De la mano de la portavoz de Economía —y futura ministra, si las encuestas se confirman—, Rachel Reeves, Starmer ha logrado transmitir una imagen de rigor económico y responsabilidad presupuestaria, además de seducir a los empresarios británicos. El precio a cambio ha sido borrar de su discurso cualquier referencia al Brexit y descartar de modo tajante una vuelta del Reino Unido al club comunitario, o a su espacio aduanero o mercado interior. El líder laborista era muy consciente de que un discurso en esa línea habría espantado a todos esos millones de votantes tradicionales de la izquierda que en 2019 cayeron seducidos por el populismo de Johnson.

Starmer fue capaz de cortar de raíz, nada más hacerse con las riendas de la dirección laborista, todos los episodios de antisemitismo que habían emponzoñado el clima interno del partido en los últimos años, hasta el punto de ordenar la expulsión de Corbyn del grupo parlamentario.
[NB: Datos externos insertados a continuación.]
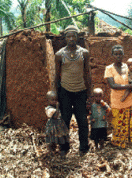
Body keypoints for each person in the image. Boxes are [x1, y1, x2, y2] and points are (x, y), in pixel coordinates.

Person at [54, 25, 92, 156]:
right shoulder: (59, 54)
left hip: (80, 91)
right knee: (65, 120)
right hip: (65, 91)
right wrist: (55, 93)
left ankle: (83, 147)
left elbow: (87, 74)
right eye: (68, 36)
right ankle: (64, 147)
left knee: (82, 120)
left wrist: (90, 93)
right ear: (65, 38)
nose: (71, 38)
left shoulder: (84, 53)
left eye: (73, 36)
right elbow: (56, 75)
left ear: (77, 37)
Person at [104, 44, 132, 149]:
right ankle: (120, 143)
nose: (118, 56)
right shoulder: (109, 69)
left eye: (120, 54)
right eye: (116, 54)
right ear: (112, 55)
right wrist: (129, 86)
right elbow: (113, 85)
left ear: (123, 54)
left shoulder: (129, 66)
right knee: (118, 123)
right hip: (117, 101)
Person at [45, 91, 69, 159]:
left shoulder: (55, 107)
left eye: (56, 100)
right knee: (52, 139)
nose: (55, 101)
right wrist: (58, 107)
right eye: (52, 100)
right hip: (53, 126)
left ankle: (62, 150)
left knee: (61, 138)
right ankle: (51, 151)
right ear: (48, 101)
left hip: (59, 126)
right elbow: (55, 116)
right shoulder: (49, 109)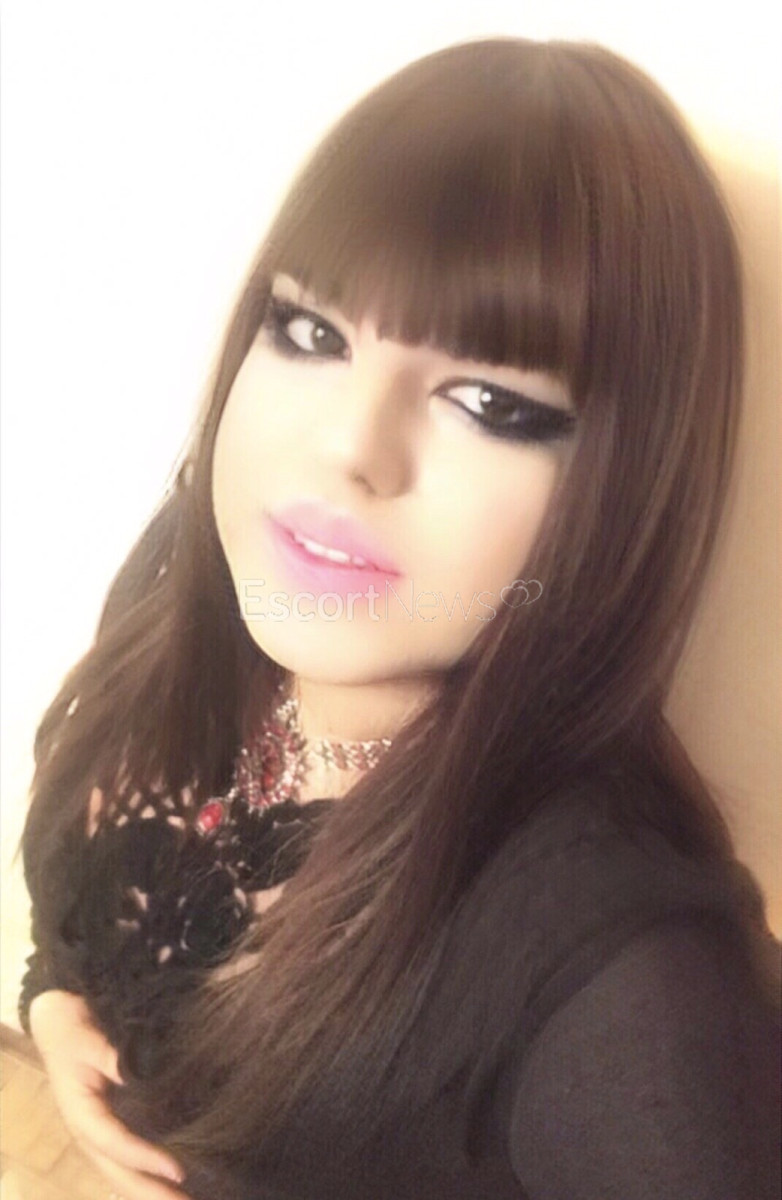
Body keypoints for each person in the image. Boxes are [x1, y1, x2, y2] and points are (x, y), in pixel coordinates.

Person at [20, 37, 780, 1200]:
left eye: (489, 403)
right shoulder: (203, 565)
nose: (346, 450)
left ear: (619, 485)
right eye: (310, 333)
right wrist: (55, 1001)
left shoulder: (621, 979)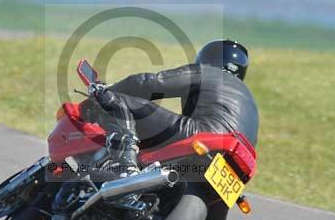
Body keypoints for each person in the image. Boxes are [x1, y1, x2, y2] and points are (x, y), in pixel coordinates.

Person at [88, 39, 259, 175]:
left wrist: (107, 91)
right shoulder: (250, 101)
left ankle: (125, 166)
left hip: (203, 135)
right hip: (236, 160)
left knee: (118, 100)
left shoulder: (207, 71)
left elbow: (151, 83)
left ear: (208, 59)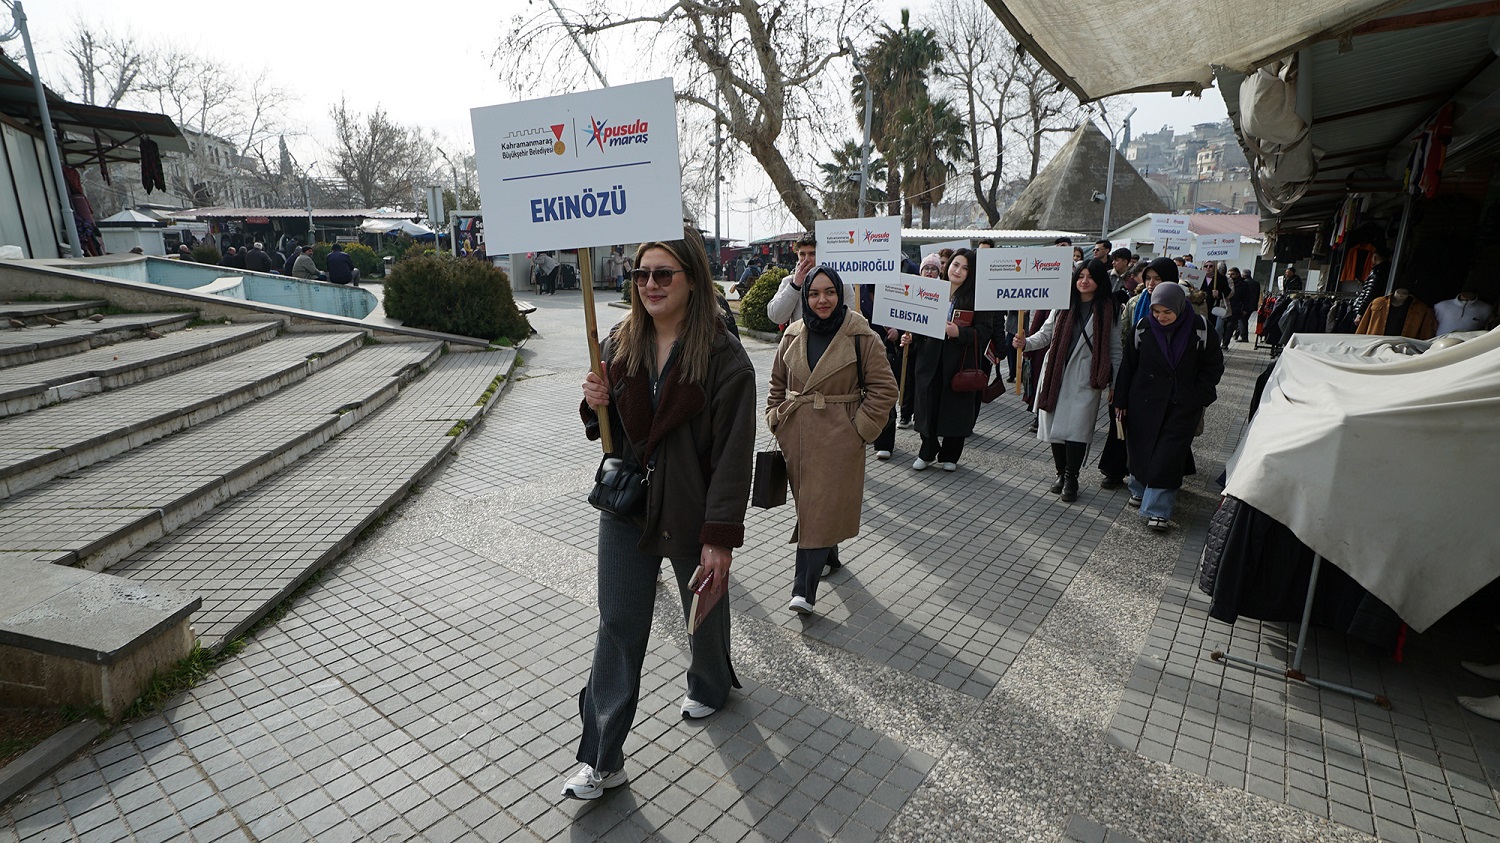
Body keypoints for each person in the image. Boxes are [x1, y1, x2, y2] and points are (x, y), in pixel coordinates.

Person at [568, 227, 757, 800]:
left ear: (693, 280)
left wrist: (719, 537)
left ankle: (711, 680)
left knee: (704, 607)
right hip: (627, 509)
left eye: (662, 274)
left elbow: (732, 455)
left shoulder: (725, 358)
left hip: (692, 509)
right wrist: (592, 403)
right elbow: (617, 432)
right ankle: (602, 757)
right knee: (618, 627)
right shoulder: (621, 340)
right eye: (641, 274)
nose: (649, 284)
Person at [767, 266, 897, 615]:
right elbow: (776, 384)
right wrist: (776, 418)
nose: (822, 300)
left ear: (840, 294)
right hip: (797, 437)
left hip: (840, 437)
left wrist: (860, 429)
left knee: (817, 508)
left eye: (829, 292)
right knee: (813, 506)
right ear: (805, 297)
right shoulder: (792, 333)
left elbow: (885, 389)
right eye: (813, 294)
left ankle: (802, 591)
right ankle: (831, 554)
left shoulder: (860, 334)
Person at [1113, 281, 1224, 531]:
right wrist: (1120, 400)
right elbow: (1128, 367)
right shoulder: (1143, 328)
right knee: (1142, 448)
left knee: (1168, 455)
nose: (1161, 317)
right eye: (1156, 311)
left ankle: (1158, 510)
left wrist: (1200, 395)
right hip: (1145, 402)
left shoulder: (1200, 328)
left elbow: (1213, 366)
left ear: (1179, 307)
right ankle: (1140, 487)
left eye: (1167, 312)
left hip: (1182, 404)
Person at [1015, 259, 1120, 502]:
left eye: (1090, 276)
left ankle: (1072, 477)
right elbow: (1046, 334)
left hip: (1086, 377)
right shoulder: (1063, 302)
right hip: (1055, 374)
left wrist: (1114, 383)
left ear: (1099, 281)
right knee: (1055, 429)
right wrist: (1025, 343)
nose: (1084, 281)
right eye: (1080, 275)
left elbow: (1115, 349)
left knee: (1077, 430)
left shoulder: (1109, 308)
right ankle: (1060, 473)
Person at [902, 248, 993, 471]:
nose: (958, 271)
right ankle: (927, 450)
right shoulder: (931, 289)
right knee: (926, 404)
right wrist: (910, 336)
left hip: (959, 361)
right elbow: (918, 319)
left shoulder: (977, 296)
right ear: (947, 266)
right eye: (955, 265)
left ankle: (950, 455)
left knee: (955, 407)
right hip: (929, 357)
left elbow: (985, 331)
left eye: (965, 268)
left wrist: (959, 333)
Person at [766, 232, 856, 326]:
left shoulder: (840, 282)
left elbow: (854, 318)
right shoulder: (789, 282)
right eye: (802, 254)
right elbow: (776, 317)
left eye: (812, 254)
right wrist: (795, 286)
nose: (806, 260)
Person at [1224, 266, 1259, 346]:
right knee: (1226, 326)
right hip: (1226, 307)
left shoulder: (1243, 284)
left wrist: (1244, 308)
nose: (1230, 276)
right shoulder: (1227, 283)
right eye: (1229, 274)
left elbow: (1246, 297)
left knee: (1231, 325)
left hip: (1236, 308)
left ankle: (1226, 343)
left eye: (1232, 274)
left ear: (1238, 274)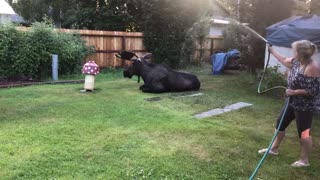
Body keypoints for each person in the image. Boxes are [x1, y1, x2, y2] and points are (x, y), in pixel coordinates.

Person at [258, 40, 320, 167]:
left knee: (304, 132)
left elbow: (313, 91)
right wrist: (272, 50)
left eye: (294, 50)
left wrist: (294, 91)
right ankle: (274, 149)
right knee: (279, 124)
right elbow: (283, 59)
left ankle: (304, 160)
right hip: (291, 101)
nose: (293, 52)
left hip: (304, 106)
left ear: (300, 53)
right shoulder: (297, 62)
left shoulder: (312, 67)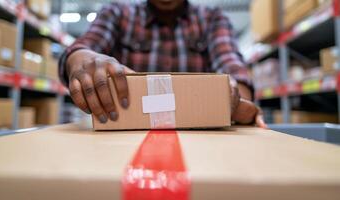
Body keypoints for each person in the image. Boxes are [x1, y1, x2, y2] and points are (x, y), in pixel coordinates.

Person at [59, 0, 267, 128]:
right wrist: (79, 58)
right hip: (122, 141)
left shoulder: (212, 19)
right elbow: (85, 47)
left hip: (200, 144)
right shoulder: (116, 13)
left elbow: (231, 66)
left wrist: (235, 97)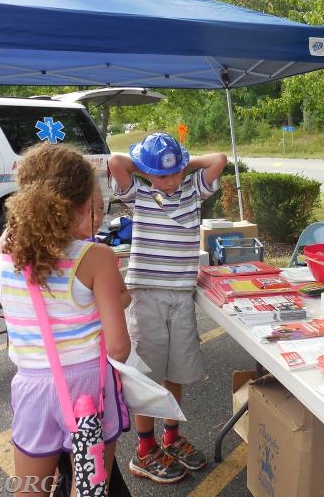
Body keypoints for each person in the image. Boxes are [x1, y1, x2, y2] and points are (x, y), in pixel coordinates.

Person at [0, 142, 131, 496]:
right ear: (85, 203)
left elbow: (10, 237)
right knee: (88, 487)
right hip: (86, 388)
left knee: (30, 488)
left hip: (32, 388)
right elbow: (118, 346)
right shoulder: (96, 257)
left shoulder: (5, 252)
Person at [108, 132, 227, 484]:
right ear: (146, 174)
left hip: (180, 296)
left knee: (176, 371)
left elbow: (218, 157)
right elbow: (117, 163)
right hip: (146, 295)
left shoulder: (193, 190)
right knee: (147, 373)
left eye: (175, 173)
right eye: (162, 175)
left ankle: (170, 437)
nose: (171, 181)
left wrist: (178, 164)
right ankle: (145, 450)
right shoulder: (141, 192)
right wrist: (151, 170)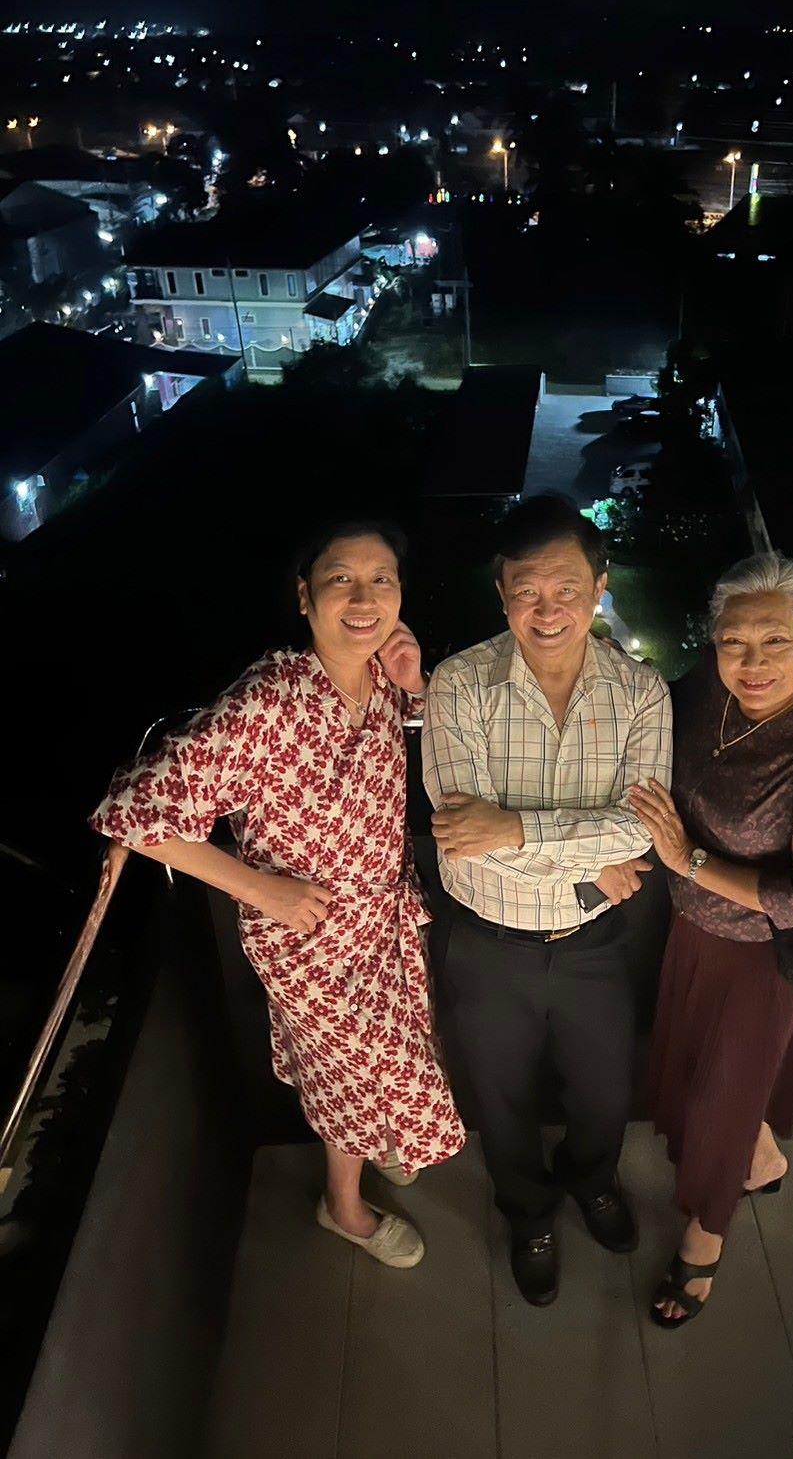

En los últimos meses, su defensa del derecho de Israel a responder a los ataques de Hamás el 7 de octubre, o su tardanza y tibieza a la hora de reclamar un alto el fuego, han hecho que un buen puñado de representantes laboristas municipales, en zonas con mucha población musulmana, abandonaran sus cargos. E incluso tuvo que frenar, con un giro de última hora, una rebelión de sus diputados, dispuestos a respaldar una moción parlamentaria en favor de Palestina que iba más lejos que la línea oficial del partido.

A cambio, Starmer ha conseguido convencer a una mayoría de británicos de que su triunfo es ya inevitable. Siete de cada diez ciudadanos están ya seguros de que el próximo Gobierno del Reino Unido será laborista, según la empresa de sondeos YouGov.